My grass hay that I put up for the winter, most of it is moldy;( I think it was baled way to soon... Anyway I've been buying grain and alfalfa and orchard hay for my whole clan, so my feed bill went through the roof.. Orchard is $2 more a bale than alfalfa... So I'm going to be weaning all the non milkers off of grain and just feed the alfalfa... I can get alfalfa $10.00 a bale if I drove down to Chehalis 2 hours away, or pay $15.49 a bale 10 minutes from me. I'm also thinking of getting the brewers grain again,and feeding that to the milkers since a bag of their feed is $20,00, so that can go a little farther... Everyone will probably get some brewers grain since you have to use it rather quickly...


----------



## kccjer (Jan 27, 2012)

janeen128 said:


> My grass hay that I put up for the winter, most of it is moldy;( I think it was baled way to soon... Anyway I've been buying grain and alfalfa and orchard hay for my whole clan, so my feed bill went through the roof.. Orchard is $2 more a bale than alfalfa... So I'm going to be weaning all the non milkers off of grain and just feed the alfalfa... I can get alfalfa $10.00 a bale if I drove down to Chehalis 2 hours away, or pay $15.49 a bale 10 minutes from me. I'm also thinking of getting the brewers grain again,and feeding that to the milkers since a bag of their feed is $20,00, so that can go a little farther... Everyone will probably get some brewers grain since you have to use it rather quickly...

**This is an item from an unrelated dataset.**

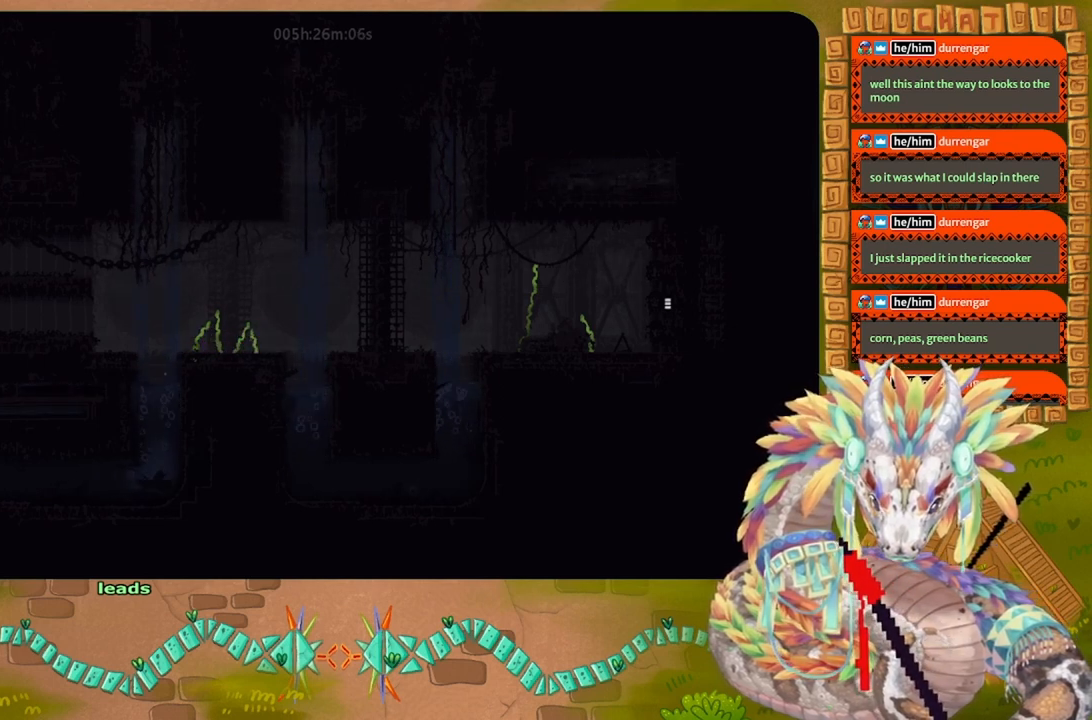
{"keys": ["left", "up"], "events": [[367, "left", "down"]]}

Hmmmm....I would be tempted to put pencil to paper and figure out if I could get it cheaper driving and picking up as many bales as I could. I know it means a drive....but might be worth it? Or not. Gas prices are cheap enough now it might surprise you how much cheaper even if it's not easier. It also depends a LOT on how many bales you can afford to pick up at one time or how many you can haul too. Just something to think about


----------



## J-TRanch (Jan 31, 2014)

The only reason CRP is low quality is if you cut it too late. If you cut it in its prime then it's pretty high quality feeding hay. We cut ours at the right time.


----------



## J-TRanch (Jan 31, 2014)

Thankfully we get alfalfa pretty cheap from a friend. We are buying a little alfalfa plot too for ourselves.


----------



## Hollowdweller (May 5, 2011)

Yes


----------



## bbpygmy (Apr 14, 2014)

We feed just alfalfa to some of our goats, it "bulks" them up before a show.


----------



## janeen128 (Dec 31, 2012)

I think I'm going to try some of that brewers grain again, that also will save on the feed bill


----------